St. Petersburg votes down a $50,000 allocation to the Tampa Bay Abortion Fund
Two Tampa-area Republican representatives told council members that voting in favor of the funding would break state law, and they'd oppose further state appropriations from the state if the allocation passed.
The St. Petersburg City Council on Thursday voted against providing $50,000 to the Tampa Bay Abortion Fund for helping residents seek abortions outside of the state.
Council member Richie Floyd proposed the funding, saying he was careful to work with the city’s legal team to make sure the allocation aligned with state law, which says the city’s public dollars can’t go toward anything “affiliated with an abortion provider.”
“That does not describe Tampa Bay abortion fund at all, they simply have places that they refer people to,” Floyd said. “So the legality hurdle was overcome.”
The council heard an hour of public comment from residents on both sides of the issue, with some saying this would provide additional aid for a needed service, while others said it was wrong to spend money on something that was opposed by so many people.
“Most people in St. Petersburg don't agree with their money specifically going towards investigating, prosecuting and potentially imprisoning doctors and people seeking health care,” Floyd said following public comment. “That's what's going to happen.”
But some council members were concerned that they would face severe punishment and a legal battle from the state if they allowed the funding.
"If we're not preempted with the current state law, we're going to be preempted with [new state law], because the language is even tighter,” said Council Member Ed Montanari, referring to the recently passed 6-week abortion ban bill.

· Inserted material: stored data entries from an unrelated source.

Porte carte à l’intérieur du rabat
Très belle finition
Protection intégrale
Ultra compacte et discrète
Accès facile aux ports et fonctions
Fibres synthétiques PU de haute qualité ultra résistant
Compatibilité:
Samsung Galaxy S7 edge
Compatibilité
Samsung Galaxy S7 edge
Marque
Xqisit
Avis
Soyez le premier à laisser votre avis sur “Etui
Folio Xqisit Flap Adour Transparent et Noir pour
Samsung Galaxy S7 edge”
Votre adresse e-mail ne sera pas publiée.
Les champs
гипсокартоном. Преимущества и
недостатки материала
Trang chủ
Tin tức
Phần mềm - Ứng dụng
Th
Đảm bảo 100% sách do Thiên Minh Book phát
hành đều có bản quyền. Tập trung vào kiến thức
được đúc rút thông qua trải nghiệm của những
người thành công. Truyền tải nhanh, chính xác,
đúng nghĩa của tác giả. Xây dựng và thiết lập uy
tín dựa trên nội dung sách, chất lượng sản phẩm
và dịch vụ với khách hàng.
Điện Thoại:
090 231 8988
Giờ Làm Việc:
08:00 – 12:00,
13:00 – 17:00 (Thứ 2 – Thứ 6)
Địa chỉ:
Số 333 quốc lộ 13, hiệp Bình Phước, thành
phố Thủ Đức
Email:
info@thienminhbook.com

Two Tampa-area Republican Florida House representatives — Mike Beltran and Berny Jacques — also sent a letter to the city council in late March, saying that voting in favor of the funding would break state law, and that they'd oppose further state appropriations from the state to the city if the allocation passed.

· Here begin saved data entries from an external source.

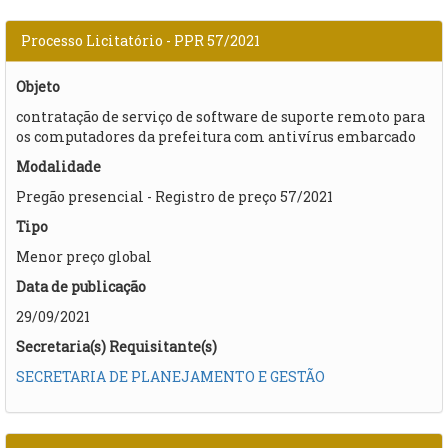
Processo Licitatório - PPR 57/2021
Objeto
contratação de serviço de software de suporte remoto para
os computadores da prefeitura com antivírus embarcado
Modalidade
Pregão presencial - Registro de preço 57/2021
Tipo
Menor preço global
Data de publicação
29/09/2021
Secretaria(s) Requisitante(s)
SECRETARIA DE PLANEJAMENTO E GESTÃO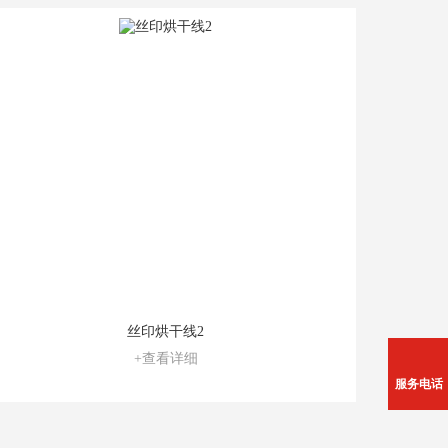
丝印烘干线2
+查看详细
服务电话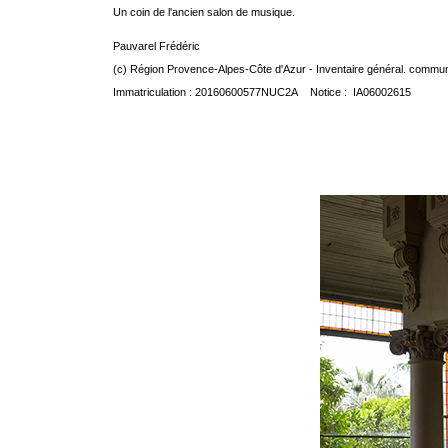
Un coin de l'ancien salon de musique.
Pauvarel Frédéric
(c) Région Provence-Alpes-Côte d'Azur - Inventaire général. communic
Immatriculation : 20160600577NUC2A Notice : IA06002615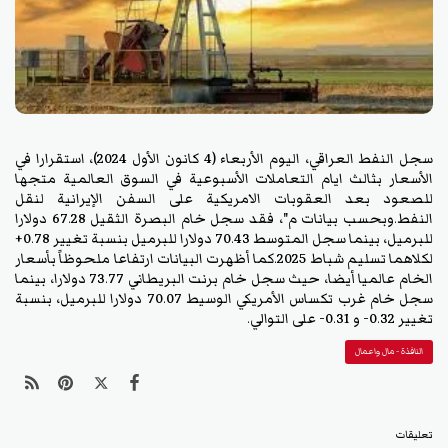
سجل النفط العراقي، اليوم الأربعاء (4 كانون الأول 2024)، استقرارا في
الأسعار بثالث ايام التعاملات الأسبوعية في السوق العالمية متجها
للصعود بعد العقوبات الامريكية على السفن الإيرانية لنقل
النفط.
وبحسب بيانات م"، فقد سجل خام البصرة الثقيل 67.28 دولارا
للبرميل، بينما سجل المتوسط 70.43 دولارا للبرميل بنسبة تغيير 0.78+
لكلاهما تسليم شباط 2025.
كما أظهرت البيانات ارتفاعا ملحوظاً بأسعار
الخام عالميا أيضا، حيث سجل خام برنت البريطاني 73.77 دولارا، بينما
سجل خام غرب تكساس الأمريكي الوسيط 70.07 دولارا للبرميل، بنسبة
تغيير 0.32- و 0.31- على التوالي.
النافذة - مال واعمال
تعليقات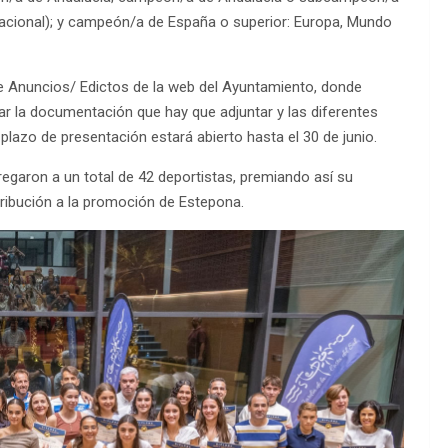
nacional); y campeón/a de España o superior: Europa, Mundo
e Anuncios/ Edictos de la web del Ayuntamiento, donde
ar la documentación que hay que adjuntar y las diferentes
l plazo de presentación estará abierto hasta el 30 de junio.
egaron a un total de 42 deportistas, premiando así su
tribución a la promoción de Estepona.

Council Chair Brandi Gabbard said the letter sent to the council was highly inappropriate.
"I do not as the chair of this council appreciate that letter whatsoever, especially from two legislators who do not represent this city,” Gabbard said. “Feels a little bit like blackmail."
But the council ultimately voted against the funding, with some citing concerns of an expensive legal battle, and the potential of state officials trying to remove council members from office.
“The conversations were very clear to me that there will be punitive issues that will come down if we approve $50,000,” Gabbard said. “It is going to happen. Disney's living through punitive leadership. Andrew Warren's living through punitive leadership. We saw Nikki Fried and Lauren Book get arrested early this week. And personally, I've got a lot of work to do for this city.”
Other council members, including John Muhammad, said the funding would put the city in an awkward position of infiltrating intimate affairs he believes should be handled by families and their doctors.
“We talk about abortion as a private matter, but we're being asked to support using public funds for a private matter,” Muhammad said. “And I also would be willing to support funding to health care providers that offer services to pregnant women, and pregnant persons, as I stated, and those seeking reproductive health care. But as it is, in its current form … I don't think that I can support this at this time.”
The council did vote in favor of a resolution supporting the rights for St. Petersburg residents to make reproductive health decisions themselves, and requesting that local police don't spend money investigating people who choose to get abortions, as the state has recently directed.
St. Petersburg Mayor Ken Welch issued a statement following the council’s decision:
“In St. Petersburg, the State of Florida and nationwide, there are passionate beliefs and advocates on both sides of this important debate. It is our duty as Americans to protect the process of democracy and ensure that all voices have an opportunity to be heard, as was just carried out in our Council Chambers. I'm thankful to our City Council's dedication to inclusive progress and partnership as we work to move our city forward,” part of the statement read.